Am 1. Juni 2026 gab die Deutsche Forschungsgemeinschaft (DFG) bekannt, dass das Graduiertenkolleg „Geschlecht und Vergeschlechtlichungen in völkerstrafrechtlichen Kontexten: Konflikte, normative Ordnungen, Transformationspraktiken“ an der Philipps-Universität Marburg bewilligt wurde. Dieses interdisziplinäre Projekt hat sich zum Ziel gesetzt, die Wechselwirkungen zwischen Geschlechterkonzeptionen und dem Völkerstrafrecht eingehend zu untersuchen. Es bringt spannende Erkenntnisse für die Forschung und leistet einen wichtigen Beitrag zur gesellschaftlichen Debatte über Geschlechterrollen in internationalen Konflikten.

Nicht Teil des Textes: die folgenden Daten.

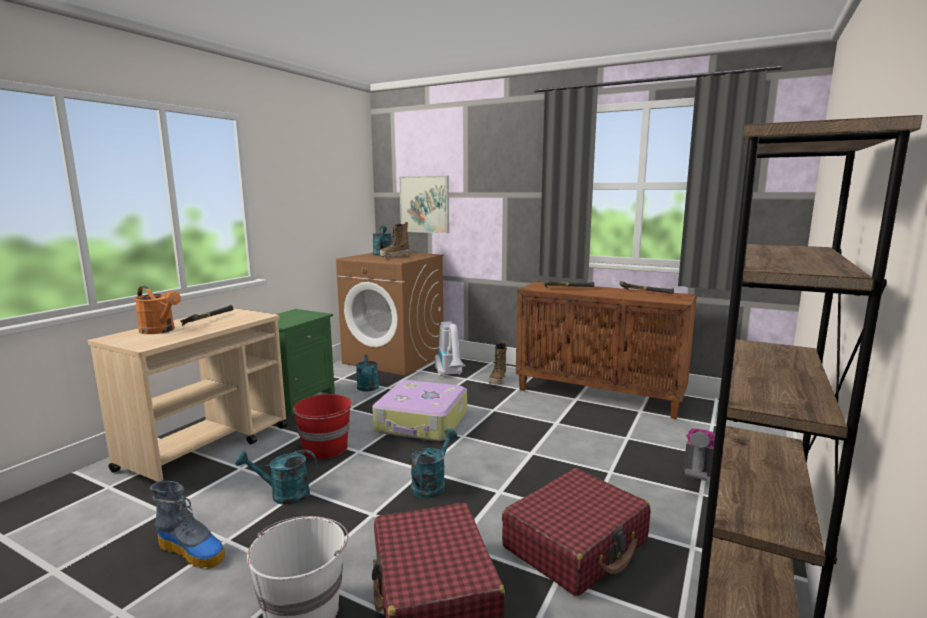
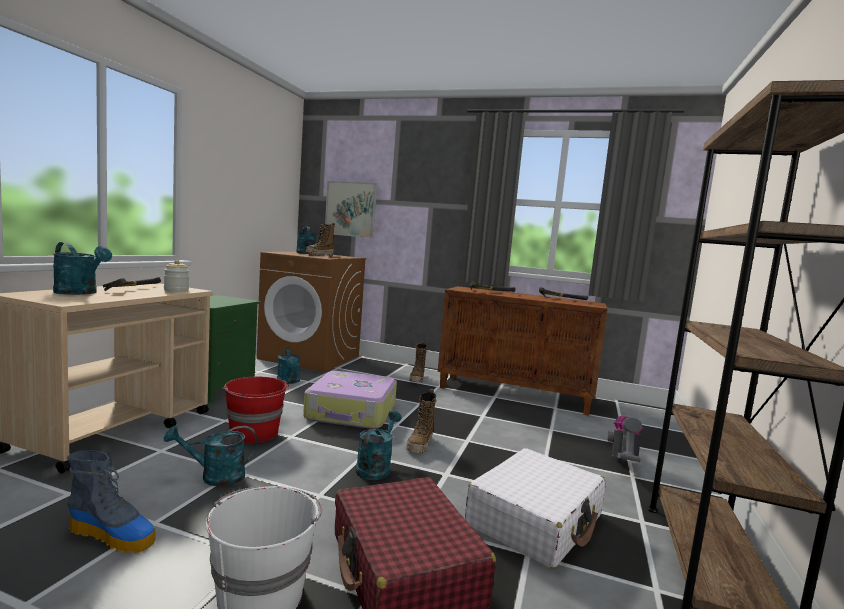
camera: 10 degrees left, 5 degrees down
(160, 331) = (80, 293): orange watering can -> turquoise watering can
(246, 318) = (176, 290): none -> jar
(450, 375) = (370, 373): vacuum cleaner -> none
(481, 459) = (420, 445): none -> boot
(576, 544) = (535, 521): red suitcase -> white suitcase

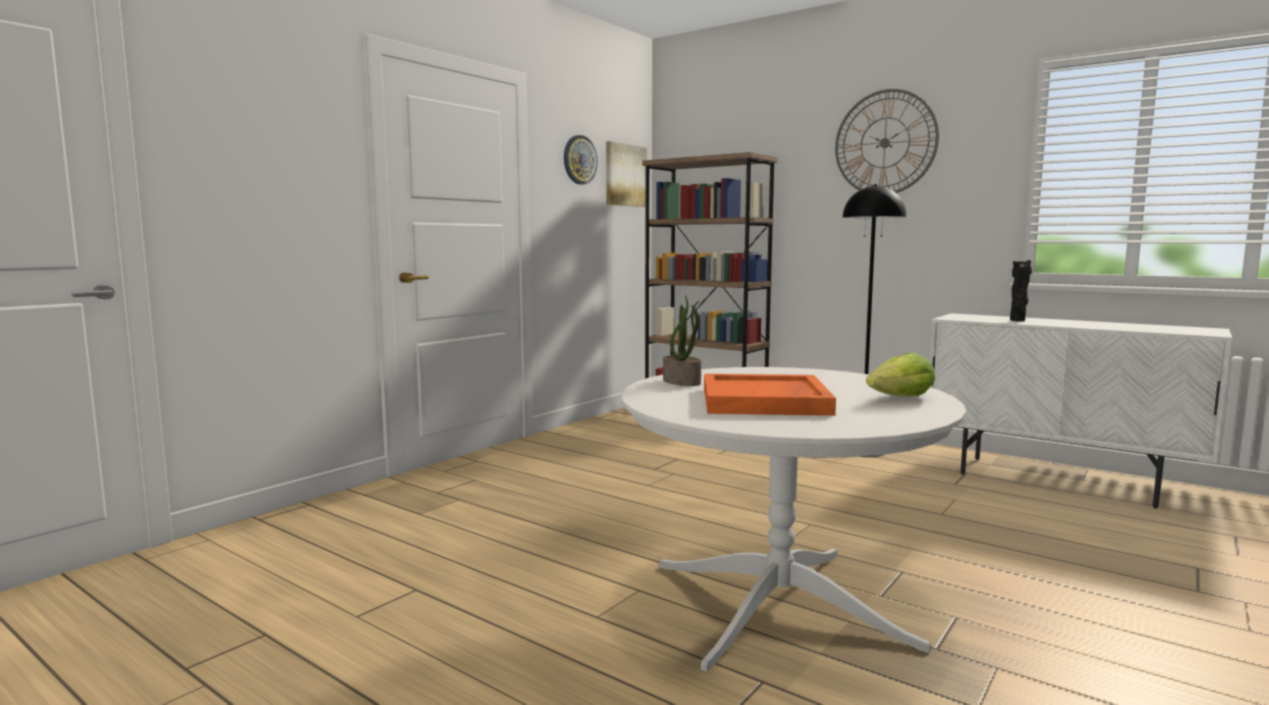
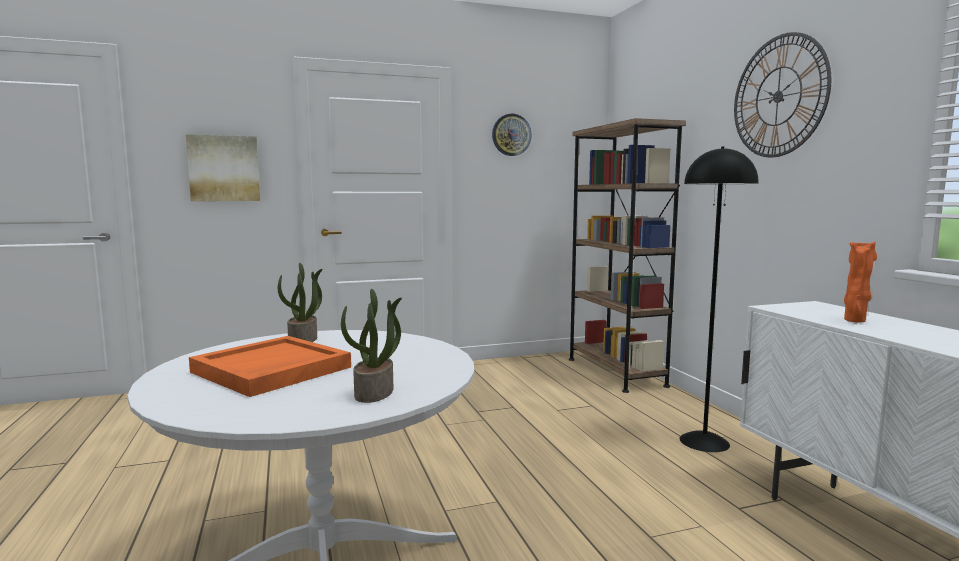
camera: 35 degrees right, 0 degrees up
(624, 175) = (568, 145): picture -> picture (224, 168)
(901, 398) = (375, 393): lettuce -> potted plant
(1017, 320) = (854, 321): black vase -> orange vase

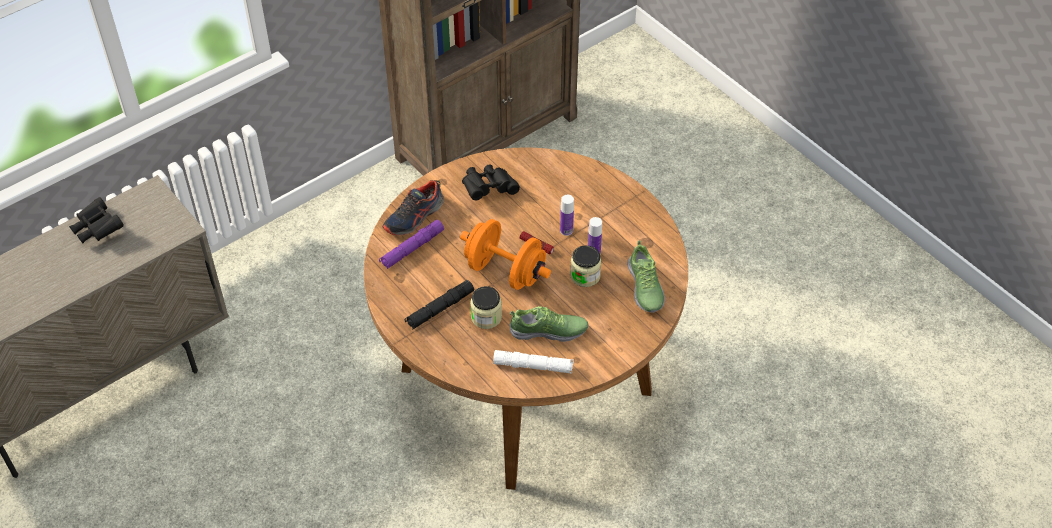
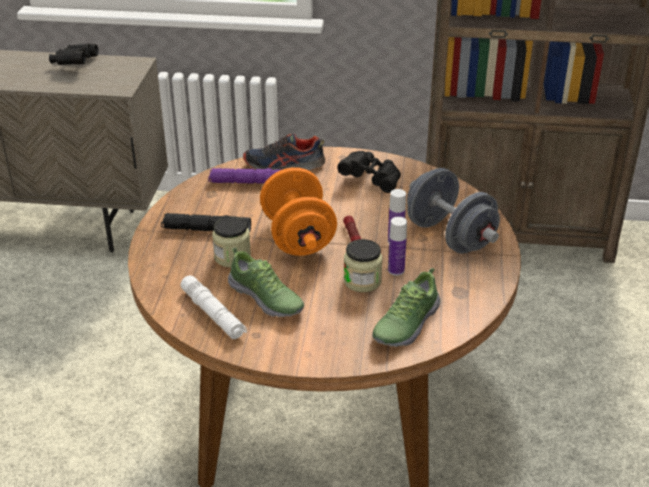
camera: 45 degrees right, 15 degrees down
(592, 203) = (449, 236): none -> grey dumbbell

Unter der Leitung von Prof. Dr. Stefanie Bock, einer erfahrenen Rechtswissenschaftlerin, werden 12 Principal Investigators aus verschiedenen Fachbereichen der Universität Marburg an dem Kolleg mitarbeiten. Der Fokus liegt auf der systematischen Analyse der Vergeschlechtlichungsprozesse in internationalen Strafkontexten. Dabei sollen auch Handlungsempfehlungen entwickelt werden, die zur Verbesserung völkerstrafrechtlicher Normen und Praktiken beitragen.
Interdisziplinäre Ansätze und Förderungen
In der ersten vierjährigen Förderphase werden insgesamt 20 Promovierende unterstützt, und in einer möglichen zweiten Phase könnten weitere 10 hinzukommen. Die DFG stellt hierfür über 5,5 Millionen Euro zur Verfügung, was die bedeutende Unterstützung für diese innovative Forschung verdeutlicht. Das Kolleg bündelt die Expertise des Internationalen Forschungs- und Dokumentationszentrums Kriegsverbrecherprozesse (ICWC), des Zentrums für Konfliktforschung (ZfK) und des Zentrums für Gender Studies und feministische Zukunftsforschung, wodurch eine Vielzahl an Perspektiven integriert wird.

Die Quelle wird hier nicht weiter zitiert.